Strange GPU memory consumption in case of multiple models on one GPU

Chen_Li · December 26, 2019, 8:11am

I’m trying to deploy multiple models on one GPU in a single service. When I add one model on a GPU, the GPU memory consumption is 819M; when I add another model on the same GPU, the GPU memory consumption increases just 84M, to 903M. Is it a normal phenomenon? Why?

Below is the demo code, I use Pytorch1.0, Ubuntu 18.04.

import PIL
import time
import torch
import torchvision.models as models
import torchvision.transforms as transforms


class Classifier(object):
    def __init__(self, gpuid):
        self.device = torch.device("cuda:{}".format(gpuid))
        self.model = models.densenet201(pretrained=True)
        self.model.to(self.device)
        self.model.eval()

        ### forward a fake sample to allocate GPU memory
        fake = torch.zeros((1, 3, 224, 224), dtype=torch.float32)
        self.model(fake.to(self.device)).cpu()

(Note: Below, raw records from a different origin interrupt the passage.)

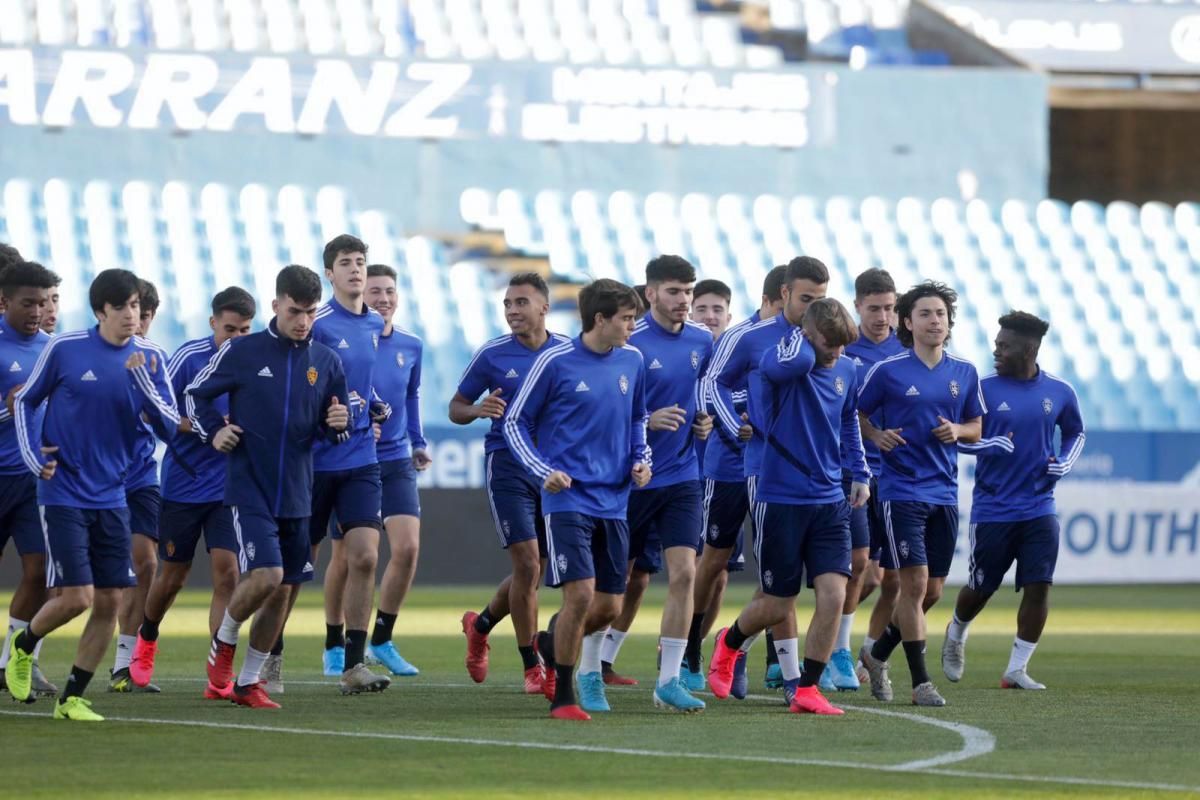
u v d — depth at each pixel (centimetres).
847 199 5734
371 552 1791
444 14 5925
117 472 1522
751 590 4203
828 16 6269
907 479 1734
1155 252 5878
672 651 1622
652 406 1727
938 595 1817
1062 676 2106
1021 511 1916
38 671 1716
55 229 5128
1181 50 6350
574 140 5550
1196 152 6700
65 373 1496
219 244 5197
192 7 5712
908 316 1838
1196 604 3834
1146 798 1116
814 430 1609
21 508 1681
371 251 5259
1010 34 6316
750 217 5644
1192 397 5425
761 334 1725
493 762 1262
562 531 1536
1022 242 5766
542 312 1836
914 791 1138
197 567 4141
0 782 1158
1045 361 5422
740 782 1173
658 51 6009
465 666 2219
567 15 6038
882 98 5756
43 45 5238
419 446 2080
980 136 5819
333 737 1401
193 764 1244
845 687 1873
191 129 5316
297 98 5381
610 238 5522
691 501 1633
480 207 5500
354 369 1827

c1 = Classifier(0)  # add one classifier, GPU memory: 819M
c2 = Classifier(0)  # add another classifier, GPU memory: 903M

time.sleep(100)

ptrblck · December 26, 2019, 8:26am

Most likely the main part of the memory allocation after initializing the first model will be grabbed by the CUDA context for this device.
The second model will thus just use the necessary space for all parameters.